The more reliable element of its statement is the $US27 billion ($35 billion) giant says it will invest in manufacturing capability and electric battery plants over the next four years. This is well in excess of the capital invested in its incumbent product manufacturing.
That’s more of a swivel than a pivot.
In less than five years 40 per cent of the US models it produces will be battery powered.
Whether the move was fast-tracked on the back of Joe Biden’s ascension to the oval office will ultimately become a moot point. But it certainly helps that the presidential environmental warrior has vowed to build out electric charging station infrastructure around the country and pursue tough new regulations on car exhaust emissions.
Counties around the world including China and the United Kingdom have already imposed various sunset targets for petrol-driven vehicles. GM’s tilt to electric marks the start of what is sure to be a domino effect in the US car industry.
The history of all industry disruption has demonstrated an inertia for change. And with good reason.
For capital intensive industries such as car makers – with billions of dollars invested in manufacturing – changing direction is extremely expensive.
It’s arguably easier for service-based companies like Disney to come to a landing that a new distribution model, like streaming, is the way of the future. Having said that entertainment companies did little for years when Netflix stole the march on streaming before they belatedly came to the party.
With GM’s pivot, other large vehicle makers will be forced to bite the bullet on expediting plans to follow. It will be forced on GM’s competitors by customers.

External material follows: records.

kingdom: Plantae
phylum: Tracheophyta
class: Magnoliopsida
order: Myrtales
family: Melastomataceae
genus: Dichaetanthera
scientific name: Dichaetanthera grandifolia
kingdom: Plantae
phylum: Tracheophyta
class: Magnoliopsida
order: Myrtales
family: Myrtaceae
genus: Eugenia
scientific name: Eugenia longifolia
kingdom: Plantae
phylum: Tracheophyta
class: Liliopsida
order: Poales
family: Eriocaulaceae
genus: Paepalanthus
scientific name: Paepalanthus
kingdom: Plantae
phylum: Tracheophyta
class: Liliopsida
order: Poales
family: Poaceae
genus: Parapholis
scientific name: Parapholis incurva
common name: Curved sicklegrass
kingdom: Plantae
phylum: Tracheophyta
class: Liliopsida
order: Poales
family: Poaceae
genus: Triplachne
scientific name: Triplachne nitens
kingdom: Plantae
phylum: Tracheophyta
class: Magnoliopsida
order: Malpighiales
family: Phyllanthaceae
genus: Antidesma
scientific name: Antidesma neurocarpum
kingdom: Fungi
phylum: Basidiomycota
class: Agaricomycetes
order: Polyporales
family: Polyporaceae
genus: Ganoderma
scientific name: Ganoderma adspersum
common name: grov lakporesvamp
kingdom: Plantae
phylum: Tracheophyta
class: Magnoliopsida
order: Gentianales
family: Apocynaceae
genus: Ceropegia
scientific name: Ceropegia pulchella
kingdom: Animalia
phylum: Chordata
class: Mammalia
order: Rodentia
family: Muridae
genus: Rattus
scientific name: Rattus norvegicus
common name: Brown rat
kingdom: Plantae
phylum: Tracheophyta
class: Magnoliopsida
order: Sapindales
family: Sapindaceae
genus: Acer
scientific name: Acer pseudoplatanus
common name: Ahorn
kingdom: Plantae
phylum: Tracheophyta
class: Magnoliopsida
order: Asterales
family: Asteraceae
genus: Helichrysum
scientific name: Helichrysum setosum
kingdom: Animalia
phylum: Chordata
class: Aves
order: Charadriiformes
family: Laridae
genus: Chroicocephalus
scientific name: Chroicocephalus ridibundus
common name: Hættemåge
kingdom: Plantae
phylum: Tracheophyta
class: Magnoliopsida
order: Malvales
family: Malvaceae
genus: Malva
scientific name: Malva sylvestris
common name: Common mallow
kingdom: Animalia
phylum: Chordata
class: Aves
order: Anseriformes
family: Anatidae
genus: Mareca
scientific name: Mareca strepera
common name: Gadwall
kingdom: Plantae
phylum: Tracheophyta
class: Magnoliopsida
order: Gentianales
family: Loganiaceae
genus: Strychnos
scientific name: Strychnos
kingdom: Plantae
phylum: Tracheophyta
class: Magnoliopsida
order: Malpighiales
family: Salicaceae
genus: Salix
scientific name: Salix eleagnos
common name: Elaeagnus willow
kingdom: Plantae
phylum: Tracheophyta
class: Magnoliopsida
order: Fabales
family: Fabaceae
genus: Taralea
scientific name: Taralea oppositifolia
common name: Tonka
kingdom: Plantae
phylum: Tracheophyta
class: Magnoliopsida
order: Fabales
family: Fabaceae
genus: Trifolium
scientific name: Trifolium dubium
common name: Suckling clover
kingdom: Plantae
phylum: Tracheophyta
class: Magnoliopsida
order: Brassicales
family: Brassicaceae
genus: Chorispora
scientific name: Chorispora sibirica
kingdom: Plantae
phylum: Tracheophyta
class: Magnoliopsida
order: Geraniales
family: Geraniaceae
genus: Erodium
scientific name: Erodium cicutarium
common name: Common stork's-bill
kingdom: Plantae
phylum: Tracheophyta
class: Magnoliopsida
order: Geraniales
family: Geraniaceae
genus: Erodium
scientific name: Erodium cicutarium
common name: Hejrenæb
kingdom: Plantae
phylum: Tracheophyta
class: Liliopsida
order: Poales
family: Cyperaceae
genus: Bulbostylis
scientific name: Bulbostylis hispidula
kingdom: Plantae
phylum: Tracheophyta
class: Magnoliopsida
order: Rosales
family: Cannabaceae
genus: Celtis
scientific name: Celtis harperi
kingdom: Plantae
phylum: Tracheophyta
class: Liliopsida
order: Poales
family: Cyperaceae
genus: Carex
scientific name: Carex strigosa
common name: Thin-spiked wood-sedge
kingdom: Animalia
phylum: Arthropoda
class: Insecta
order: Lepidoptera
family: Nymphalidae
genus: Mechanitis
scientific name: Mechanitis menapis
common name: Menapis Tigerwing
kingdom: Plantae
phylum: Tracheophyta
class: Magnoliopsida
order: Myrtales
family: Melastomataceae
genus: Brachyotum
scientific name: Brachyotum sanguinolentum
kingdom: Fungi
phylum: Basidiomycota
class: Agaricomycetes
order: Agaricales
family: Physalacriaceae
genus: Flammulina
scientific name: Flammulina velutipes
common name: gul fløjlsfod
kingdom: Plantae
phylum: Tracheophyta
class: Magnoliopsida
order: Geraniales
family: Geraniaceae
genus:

Most consumers won’t want to buy a product that in 10 years will be outdated. (How many people were lining up to buy VCR machines when CDs hit the market and who bought CDs when digital products arrived?)
There will come a point in the not too distant future where the resale value of a petrol-driven car will fall precipitously. This will mean that the move towards the adoption of electric cars won’t be gradual. Once it pivots, the decline in petrol-driven vehicles will probably be steep.
The major vehicle manufacturers also understand that the value of their franchises have been diminished by EV disruption. They have watched the rise of Tesla’s market value to be greater than theirs combined despite the fact that it manufactures a fraction of the number of vehicles.
The broader implications for the oil industry for the beginning of the end for petrol cars is also momentous. About 26 per cent of the oil produced is used for cars.
Meanwhile, experts such as Wood Mackenzie have forecast that COVID has brought forward peak oil demand to 2030. An acceleration of the update of electric vehicles could bring this further forward.
Following the height of the first wave of the COVID pandemic, many of the world’s largest oil companies took billions of dollars in write-downs on their assets when prices collapsed.
Several revisited their price estimates for oil – with BP, for example, moving its long-term projection down to $US50 a barrel. Notably, a few Australian oil and gas producers including BHP didn’t book any impairments on these assets.
In BHP’s case, it was because these assets were mature and largely well depreciated.
BHP understands the day of peak oil is coming but takes the view that there is another puff or two of the cigar left.